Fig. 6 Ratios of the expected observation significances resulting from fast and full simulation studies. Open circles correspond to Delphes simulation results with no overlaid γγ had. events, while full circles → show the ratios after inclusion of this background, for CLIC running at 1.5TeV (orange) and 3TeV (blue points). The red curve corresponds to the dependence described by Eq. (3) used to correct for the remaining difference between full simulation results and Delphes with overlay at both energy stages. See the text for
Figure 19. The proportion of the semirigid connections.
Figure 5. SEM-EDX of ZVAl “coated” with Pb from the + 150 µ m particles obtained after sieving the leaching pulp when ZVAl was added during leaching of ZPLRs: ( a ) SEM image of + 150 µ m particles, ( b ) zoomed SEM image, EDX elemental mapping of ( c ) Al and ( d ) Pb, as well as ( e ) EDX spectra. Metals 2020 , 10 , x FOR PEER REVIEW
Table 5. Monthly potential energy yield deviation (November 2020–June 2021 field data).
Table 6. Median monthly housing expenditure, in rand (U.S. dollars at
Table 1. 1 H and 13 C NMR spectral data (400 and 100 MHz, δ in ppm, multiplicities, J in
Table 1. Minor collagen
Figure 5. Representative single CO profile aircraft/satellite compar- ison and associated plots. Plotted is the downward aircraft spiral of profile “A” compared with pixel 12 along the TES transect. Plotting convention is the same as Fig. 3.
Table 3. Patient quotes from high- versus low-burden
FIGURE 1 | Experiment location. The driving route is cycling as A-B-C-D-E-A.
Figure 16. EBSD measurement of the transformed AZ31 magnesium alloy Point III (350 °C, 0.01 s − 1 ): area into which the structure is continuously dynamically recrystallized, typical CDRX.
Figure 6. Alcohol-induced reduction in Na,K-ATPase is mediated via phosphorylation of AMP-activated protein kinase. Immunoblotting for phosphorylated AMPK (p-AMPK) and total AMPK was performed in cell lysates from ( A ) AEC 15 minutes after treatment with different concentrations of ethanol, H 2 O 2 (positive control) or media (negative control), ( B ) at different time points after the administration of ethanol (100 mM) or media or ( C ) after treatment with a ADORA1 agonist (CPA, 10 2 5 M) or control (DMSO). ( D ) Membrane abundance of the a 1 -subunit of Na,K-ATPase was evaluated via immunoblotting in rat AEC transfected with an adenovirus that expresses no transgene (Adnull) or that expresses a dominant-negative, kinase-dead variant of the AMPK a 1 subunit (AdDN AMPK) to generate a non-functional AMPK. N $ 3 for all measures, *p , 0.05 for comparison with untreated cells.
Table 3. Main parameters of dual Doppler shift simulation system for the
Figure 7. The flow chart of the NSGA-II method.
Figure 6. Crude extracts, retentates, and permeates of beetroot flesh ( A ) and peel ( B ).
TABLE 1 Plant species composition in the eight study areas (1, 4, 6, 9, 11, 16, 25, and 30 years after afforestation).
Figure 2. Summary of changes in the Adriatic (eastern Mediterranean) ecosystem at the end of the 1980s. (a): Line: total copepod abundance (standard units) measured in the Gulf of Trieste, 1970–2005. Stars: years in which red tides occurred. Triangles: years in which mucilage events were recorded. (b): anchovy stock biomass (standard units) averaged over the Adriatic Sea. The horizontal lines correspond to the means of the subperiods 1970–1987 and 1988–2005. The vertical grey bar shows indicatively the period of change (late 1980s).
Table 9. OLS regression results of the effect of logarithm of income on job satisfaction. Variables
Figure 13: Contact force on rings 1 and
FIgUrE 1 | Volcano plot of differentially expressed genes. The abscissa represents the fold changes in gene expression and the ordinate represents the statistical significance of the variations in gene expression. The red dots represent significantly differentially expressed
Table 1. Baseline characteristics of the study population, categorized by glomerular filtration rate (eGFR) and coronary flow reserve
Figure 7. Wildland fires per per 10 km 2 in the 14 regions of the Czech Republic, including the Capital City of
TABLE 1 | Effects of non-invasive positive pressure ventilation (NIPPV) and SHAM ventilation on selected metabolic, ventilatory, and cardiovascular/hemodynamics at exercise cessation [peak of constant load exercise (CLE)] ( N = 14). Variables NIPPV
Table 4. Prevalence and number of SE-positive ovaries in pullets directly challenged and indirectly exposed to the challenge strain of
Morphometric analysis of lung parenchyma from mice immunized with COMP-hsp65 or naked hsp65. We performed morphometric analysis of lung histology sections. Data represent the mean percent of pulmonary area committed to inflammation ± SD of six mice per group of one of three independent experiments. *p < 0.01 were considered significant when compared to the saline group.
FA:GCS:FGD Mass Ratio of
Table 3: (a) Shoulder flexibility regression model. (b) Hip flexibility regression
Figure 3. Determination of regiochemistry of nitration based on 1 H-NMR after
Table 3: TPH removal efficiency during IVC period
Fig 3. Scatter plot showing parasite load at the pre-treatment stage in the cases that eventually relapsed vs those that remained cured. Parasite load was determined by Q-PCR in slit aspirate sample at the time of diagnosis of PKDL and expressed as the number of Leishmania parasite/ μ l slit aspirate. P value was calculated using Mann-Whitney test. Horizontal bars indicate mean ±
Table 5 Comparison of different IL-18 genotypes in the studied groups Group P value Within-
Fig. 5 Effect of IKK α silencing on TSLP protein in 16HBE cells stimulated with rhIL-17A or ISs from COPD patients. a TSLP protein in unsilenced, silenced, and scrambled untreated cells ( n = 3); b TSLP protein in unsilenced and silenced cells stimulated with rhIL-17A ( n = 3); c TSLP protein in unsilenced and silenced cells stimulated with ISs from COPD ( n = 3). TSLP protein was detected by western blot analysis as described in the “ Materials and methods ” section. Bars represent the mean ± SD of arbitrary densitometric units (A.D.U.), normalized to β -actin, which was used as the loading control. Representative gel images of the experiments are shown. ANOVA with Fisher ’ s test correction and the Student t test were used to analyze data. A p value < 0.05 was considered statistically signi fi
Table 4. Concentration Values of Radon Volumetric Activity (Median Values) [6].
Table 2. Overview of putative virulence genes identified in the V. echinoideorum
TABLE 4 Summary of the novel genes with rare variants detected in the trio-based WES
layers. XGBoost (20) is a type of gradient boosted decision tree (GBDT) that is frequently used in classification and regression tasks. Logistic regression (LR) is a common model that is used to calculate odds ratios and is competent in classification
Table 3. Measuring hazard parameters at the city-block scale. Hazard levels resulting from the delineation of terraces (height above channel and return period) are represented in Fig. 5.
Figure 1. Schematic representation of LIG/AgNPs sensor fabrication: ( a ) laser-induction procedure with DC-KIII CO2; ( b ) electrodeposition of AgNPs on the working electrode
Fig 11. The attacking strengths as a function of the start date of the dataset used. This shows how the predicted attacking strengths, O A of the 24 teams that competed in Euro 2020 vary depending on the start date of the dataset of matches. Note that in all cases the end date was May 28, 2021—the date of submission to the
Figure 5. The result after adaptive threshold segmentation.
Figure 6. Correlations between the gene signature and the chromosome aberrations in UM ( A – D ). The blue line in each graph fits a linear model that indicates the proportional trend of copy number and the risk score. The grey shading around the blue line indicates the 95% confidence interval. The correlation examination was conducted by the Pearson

= Task prompt =
State how many lines of the entries above include the word "based", offering no text other than the number.

= Problem solution =
2